I am often asked two questions about this: “How can you know in advance which touch will be the peak event? And how do you plan for it if you don’t know that?” The short answer to both questions is the same: You can’t. Every customer touch has the potential to be the peak experience. Therefore, you should plan and execute each and every sales interaction, no matter how big or small, as if it will be the peak experience for the customer.

Take a seemingly innocuous sales action such as a sales lead follow-up. It happens right at the beginning of your sales process. Everyone does it. Or do they? Various studies have found that anywhere from 40 to 70 percent of sales leads are not followed up. So the very act of responsively following up has the potential to be surprising and memorable to your prospective customers.

Look at Figure 16-2 again. On the upper Maximum Value track, the sales rep followed up faster than the rep on the lower Standard track. She quickly researched the company before calling to learn about the business and potential challenges it may face. She also checked through the LinkedIn profile of the requestor to check his or her job title and determine whether they had shared connections. She may have provided value during the call, but she almost certainly created value by being immediately responsive. On the Standard track, the sales rep didn’t prioritize the follow-up. He did little prep work, and when he made the follow-up call, he wasn’t prepared to focus on the customer and defaulted to talking about his own company, not the customer’s.

Michael is an acquaintance who is a VP at a tech company that was undergoing an intense growth spurt and was hiring a lot of people. At one point they were inundated with unsolicited resumes that job seekers were submitting online. The executive management team decided to invest in a cloud-based system to track the resumes and applicants. Tasked with investigating potential solutions, Michael invested a Saturday of his own time to research the available software options. After four hours of research, he had it narrowed down to three companies. Using the Contact Us form on each of the companies’ websites, he entered his name and title and wrote a detailed message to explain his requirements, reinforce the urgency of his situation, and request a call by a salesperson ASAP. A full business week passed before he received the first response from any of the three vendors.
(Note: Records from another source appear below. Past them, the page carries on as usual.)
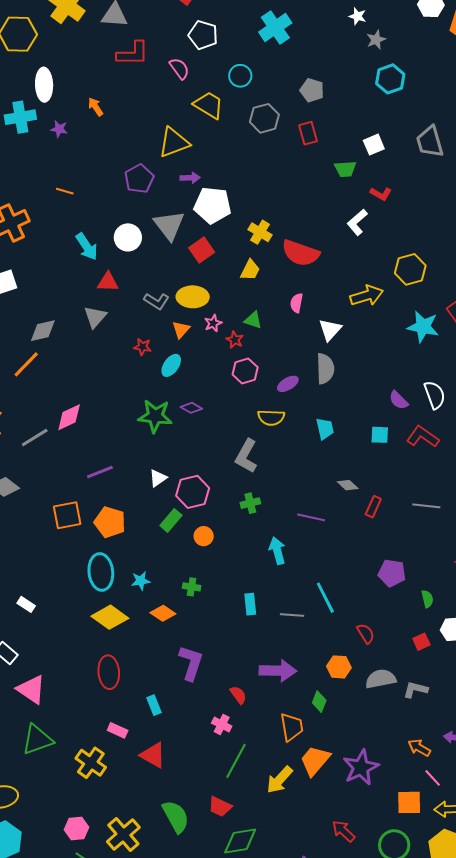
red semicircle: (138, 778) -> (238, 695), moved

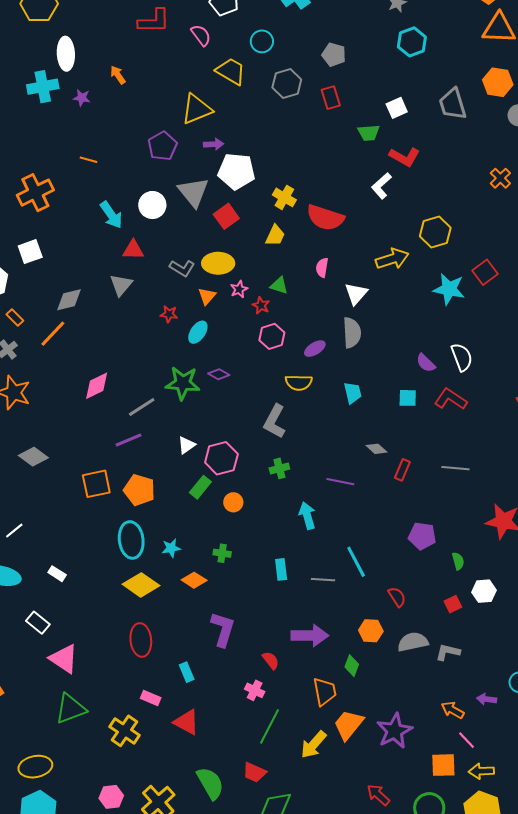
red L-shape: (381, 194) -> (405, 157), size x1.4
gray line: (35, 438) -> (142, 407), moved

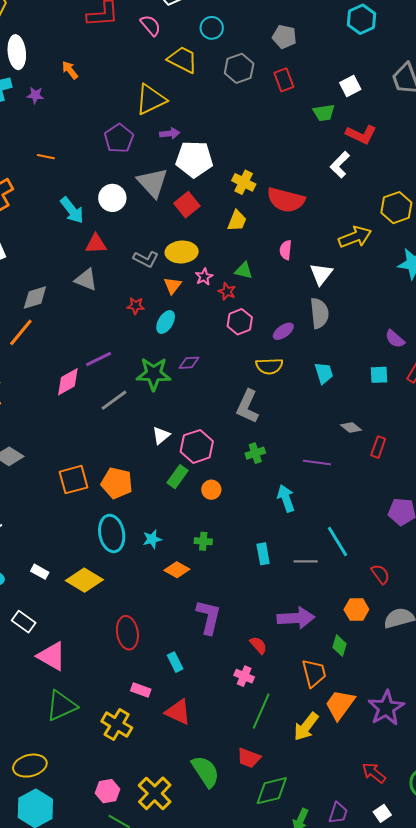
gray triangle: (121, 285) -> (86, 280), turned -45
purple diamond: (219, 374) -> (189, 363), turned -30
purple line: (129, 440) -> (99, 359), moved
yellow diamond: (141, 585) -> (84, 580), moved

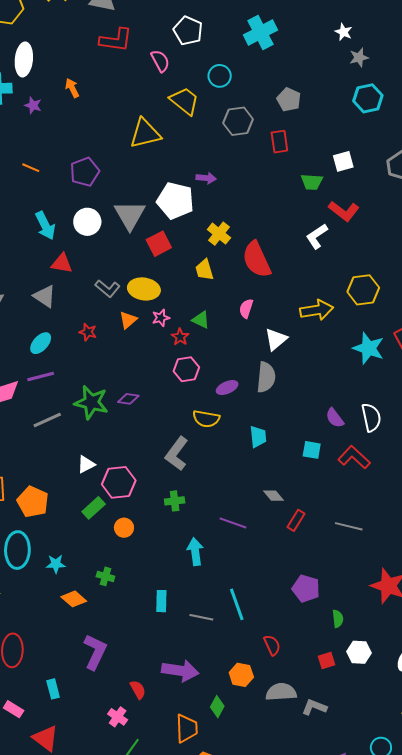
purple arrow: (170, 133) -> (206, 178), moved
purple pentagon: (119, 138) -> (85, 172), moved
red semicircle: (286, 200) -> (257, 260), turned 39
yellow trapezoid: (237, 221) -> (204, 270), turned 130
cyan ellipse: (166, 322) -> (41, 343), moved

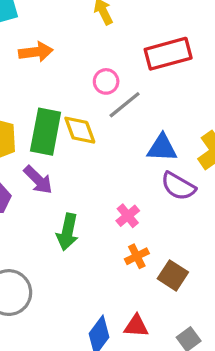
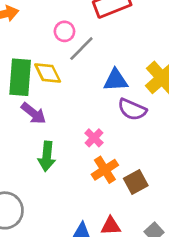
purple arrow: (38, 180) -> (34, 113), moved
orange cross: (137, 256) -> (105, 170), size x1.4
brown square: (173, 275) -> (136, 182), turned 35

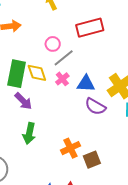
pink cross: (94, 138) -> (62, 79), moved

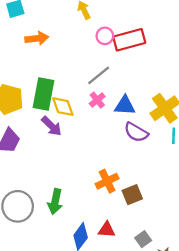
pink circle: (53, 44) -> (105, 36), moved
yellow diamond: (37, 73) -> (63, 107), moved
green arrow: (29, 133) -> (55, 202), moved

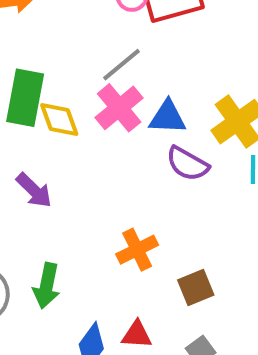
pink cross: (97, 100) -> (119, 108), size x1.6
purple arrow: (52, 126) -> (34, 190), moved
brown square: (132, 195) -> (196, 287), moved

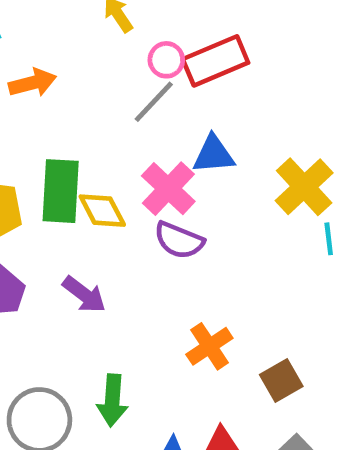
gray line: (122, 65) -> (154, 102), moved
blue triangle: (168, 117) -> (213, 154), moved
purple semicircle: (187, 164) -> (179, 240), moved

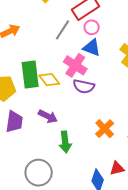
pink circle: (166, 60) -> (92, 27), moved
blue triangle: (213, 154) -> (92, 48), turned 36
green arrow: (112, 400) -> (65, 142), moved

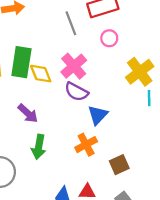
pink circle: (92, 27) -> (109, 38), moved
gray line: (63, 30) -> (71, 23), turned -70
blue triangle: (92, 48) -> (98, 115), moved, turned 36

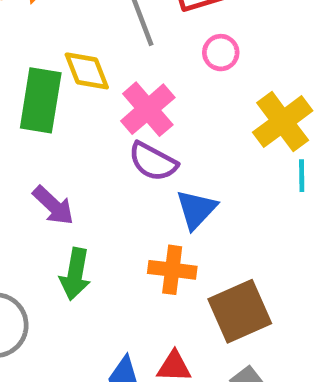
yellow diamond: (41, 74) -> (87, 71), moved
orange cross: (86, 145) -> (172, 270), turned 35
brown square: (119, 165) -> (240, 311), size x1.5

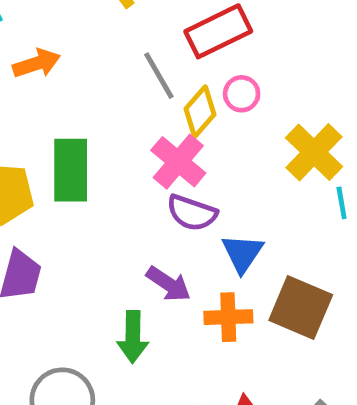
yellow diamond: (87, 71) -> (200, 112), moved, turned 72
purple arrow: (53, 205) -> (168, 284), moved
brown square: (240, 311) -> (301, 308), moved, turned -34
That salesperson seemed a little confused when Michael informed him that they were going to stick with their current system for the time being. Hadn’t Michael just sent his company an e-mail stating that he urgently needed their solution? Michael agreed that he had. But he said that if it required the better part of a week just to respond to his urgent sales lead, then he couldn’t imagine how long it would take them to respond to a customer service request once his company had purchased their system. He didn’t need that headache. Instead, he figured out a way to cope with the volume of resumes they were receiving with their existing manual system. Six months later, Michael’s company invested in a solution to manage and track applicants. None of the three vendors he had originally contacted were given the chance to bid on his business a second time.

Had a salesperson from any of the three companies that Michael originally contacted followed up with him with the first 24 hours, it would have been a peak experience that Michael would have remembered at decision-making time. As it was, when the first sales rep finally followed up nearly a week after the contact request was submitted, it became a peak event in the negative sense.

Always remember the Peak/End rule of selling, and don’t let it work against you.